• Exercise prompt: Please copy every line of the material exactly.

• Listed records:

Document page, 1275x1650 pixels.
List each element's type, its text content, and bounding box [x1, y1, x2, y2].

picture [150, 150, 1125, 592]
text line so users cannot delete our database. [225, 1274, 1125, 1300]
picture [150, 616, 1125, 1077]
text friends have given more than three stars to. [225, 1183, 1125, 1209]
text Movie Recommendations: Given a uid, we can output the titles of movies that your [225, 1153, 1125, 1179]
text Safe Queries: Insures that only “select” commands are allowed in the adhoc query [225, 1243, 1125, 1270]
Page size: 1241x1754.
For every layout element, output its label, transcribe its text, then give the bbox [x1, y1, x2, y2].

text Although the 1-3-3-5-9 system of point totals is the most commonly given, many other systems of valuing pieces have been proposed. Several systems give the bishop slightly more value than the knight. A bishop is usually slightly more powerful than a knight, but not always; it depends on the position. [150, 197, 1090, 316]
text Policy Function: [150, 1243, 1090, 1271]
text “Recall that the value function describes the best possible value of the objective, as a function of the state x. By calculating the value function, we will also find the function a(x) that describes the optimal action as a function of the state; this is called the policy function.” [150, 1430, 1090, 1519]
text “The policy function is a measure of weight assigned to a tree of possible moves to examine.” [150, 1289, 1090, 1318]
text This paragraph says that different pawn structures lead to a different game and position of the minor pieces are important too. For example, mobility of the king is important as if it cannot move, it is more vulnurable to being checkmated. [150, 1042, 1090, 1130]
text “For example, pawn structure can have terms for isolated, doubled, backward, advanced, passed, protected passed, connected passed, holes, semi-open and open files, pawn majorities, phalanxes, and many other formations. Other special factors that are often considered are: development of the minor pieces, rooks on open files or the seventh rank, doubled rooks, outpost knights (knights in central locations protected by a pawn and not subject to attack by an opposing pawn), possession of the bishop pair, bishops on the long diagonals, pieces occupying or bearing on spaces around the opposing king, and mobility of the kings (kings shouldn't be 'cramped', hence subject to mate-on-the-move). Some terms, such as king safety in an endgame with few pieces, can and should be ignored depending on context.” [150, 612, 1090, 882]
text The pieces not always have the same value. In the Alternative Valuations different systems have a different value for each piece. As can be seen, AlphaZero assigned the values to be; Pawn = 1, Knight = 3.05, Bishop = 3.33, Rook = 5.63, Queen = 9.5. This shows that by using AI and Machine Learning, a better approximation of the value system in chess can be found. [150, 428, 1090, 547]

• Your response:
Document page, 1275x1650 pixels.
List each element's type, its text content, and bounding box [x1, y1, x2, y2].

picture [150, 150, 1125, 592]
text line so users cannot delete our database. [225, 1274, 1125, 1300]
picture [150, 616, 1125, 1077]
text friends have given more than three stars to. [225, 1183, 1125, 1209]
text Movie Recommendations: Given a uid, we can output the titles of movies that your [225, 1153, 1125, 1179]
text Safe Queries: Insures that only “select” commands are allowed in the adhoc query [225, 1243, 1125, 1270]
Page size: 1241x1754.
For every layout element, output its label, transcribe its text, then give the bbox [x1, y1, x2, y2].

text Although the 1-3-3-5-9 system of point totals is the most commonly given, many other systems of valuing pieces have been proposed. Several systems give the bishop slightly more value than the knight. A bishop is usually slightly more powerful than a knight, but not always; it depends on the position. [150, 197, 1090, 316]
text Policy Function: [150, 1243, 1090, 1271]
text “Recall that the value function describes the best possible value of the objective, as a function of the state x. By calculating the value function, we will also find the function a(x) that describes the optimal action as a function of the state; this is called the policy function.” [150, 1430, 1090, 1519]
text “The policy function is a measure of weight assigned to a tree of possible moves to examine.” [150, 1289, 1090, 1318]
text This paragraph says that different pawn structures lead to a different game and position of the minor pieces are important too. For example, mobility of the king is important as if it cannot move, it is more vulnurable to being checkmated. [150, 1042, 1090, 1130]
text “For example, pawn structure can have terms for isolated, doubled, backward, advanced, passed, protected passed, connected passed, holes, semi-open and open files, pawn majorities, phalanxes, and many other formations. Other special factors that are often considered are: development of the minor pieces, rooks on open files or the seventh rank, doubled rooks, outpost knights (knights in central locations protected by a pawn and not subject to attack by an opposing pawn), possession of the bishop pair, bishops on the long diagonals, pieces occupying or bearing on spaces around the opposing king, and mobility of the kings (kings shouldn't be 'cramped', hence subject to mate-on-the-move). Some terms, such as king safety in an endgame with few pieces, can and should be ignored depending on context.” [150, 612, 1090, 882]
text The pieces not always have the same value. In the Alternative Valuations different systems have a different value for each piece. As can be seen, AlphaZero assigned the values to be; Pawn = 1, Knight = 3.05, Bishop = 3.33, Rook = 5.63, Queen = 9.5. This shows that by using AI and Machine Learning, a better approximation of the value system in chess can be found. [150, 428, 1090, 547]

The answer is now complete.